Rieslings go wonderfully with fruit salads, soft cheeses, veggie centered poultry dishes, crostini, and savory desserts (to balance the sweetness Rieslings posses) like goat cheesecake, bittersweet chocolate, and shortbreads.

From SS: Herbed Chicken with Balsamic Bell Peppers

From SOS: Pineapple Cashew Quinoa

Sauvignon Blanc


A dry wine made in a variety of styles, sometimes called Fume Blanc in the United States, Sauvignon Blanc has a grassiness or green herbaceousness, like the fresh scent of spring in bloom. White melon, grapefruit, and subtle fig to white peach, pineapple, mango. Sauvignon Blanc ranges from buttery and rich to crisp and light.

Personally, I like my Sauvignon straight up. This is my go to sipping wine because it is so light and balanced and flavorful. When paired with food, however, I think it tastes best with spicy asian foods, grilled foods, white and cream based seafood dishes and pizza.

From SS: Grilled Satay Chicken with Spicy Peanut Sauce

From SOS: Shrimp and Grits



Made from the Nebbiolo grape; other reds made from this grape include Nebbiolo (lightest), Barbaresco (medium), Barolo is deepest, fullest flavored. Bouquet of violets, smoke and rose, with flavors of cherry, truffle, fennel, licorice and tar. High levels of tannin- which some people are sensitive to, so be careful!

Pair with earthy &  rich foods, like beef, lamb, mushrooms, full flavor cheeses and coffee based desserts.
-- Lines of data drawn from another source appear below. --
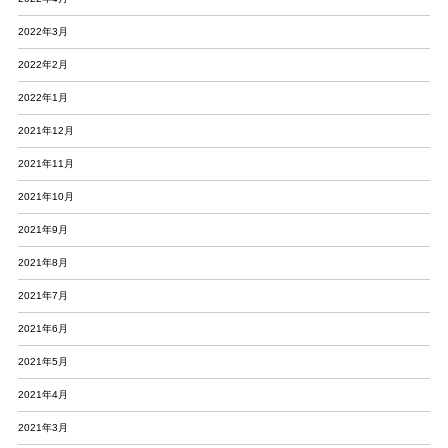
2022年3月
2022年2月
2022年1月
2021年12月
2021年11月
2021年10月
2021年9月
2021年8月
2021年7月
2021年6月
2021年5月
2021年4月
2021年3月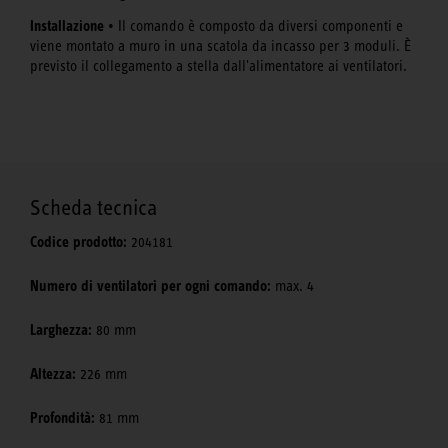
Installazione
• Il comando è composto da diversi componenti e
viene montato a muro in una scatola da incasso per 3 moduli. È
previsto il collegamento a stella dall'alimentatore ai ventilatori.
Scheda tecnica
Codice prodotto:
204181
Numero di ventilatori per ogni comando:
max. 4
Larghezza:
80 mm
Altezza:
226 mm
Profondità:
81 mm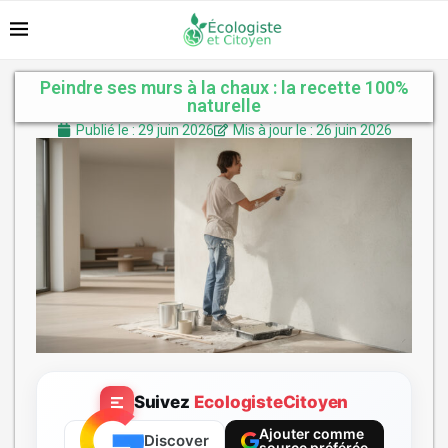
Peindre ses murs à la chaux : la recette 100%
naturelle
Publié le : 29 juin 2026
Mis à jour le : 26 juin 2026
Suivez
EcologisteCitoyen
Ajouter comme
Discover
source préférée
From SS: Sundried Tomato & Goat Cheese Stuffed Portabellas

From SOS: Pimento Cheese Smothered Filet with Roasted Broccoli


Picture 543

Sangiovese is a unique grape that has high acidity and a thin skin, which makes it difficult to master. Spicy black cherries, plum, vanilla, oak and other unripe fruit flavors are most prominent. The dryness makes it a great wine to pair with entrees, but can be difficult to find an appropriate dessert that matches well.

The acidity makes it perfect to drink with any tomato-based dish, pastas, and hearty meat stews, particularly of the Italian style.

From SS: Tomato & Leek Braised Chicken
From SOS:
Vegan Eggplant Parm

When it comes to pairing food with wine, never forget Rule #1- NO RULES! The more you experiment with wine and food, the more you teach yourself. And that really is the best way to learn- in the kitchen, with a glass of good wine.


Are you a wine lover? What’s your favorite kind of wine?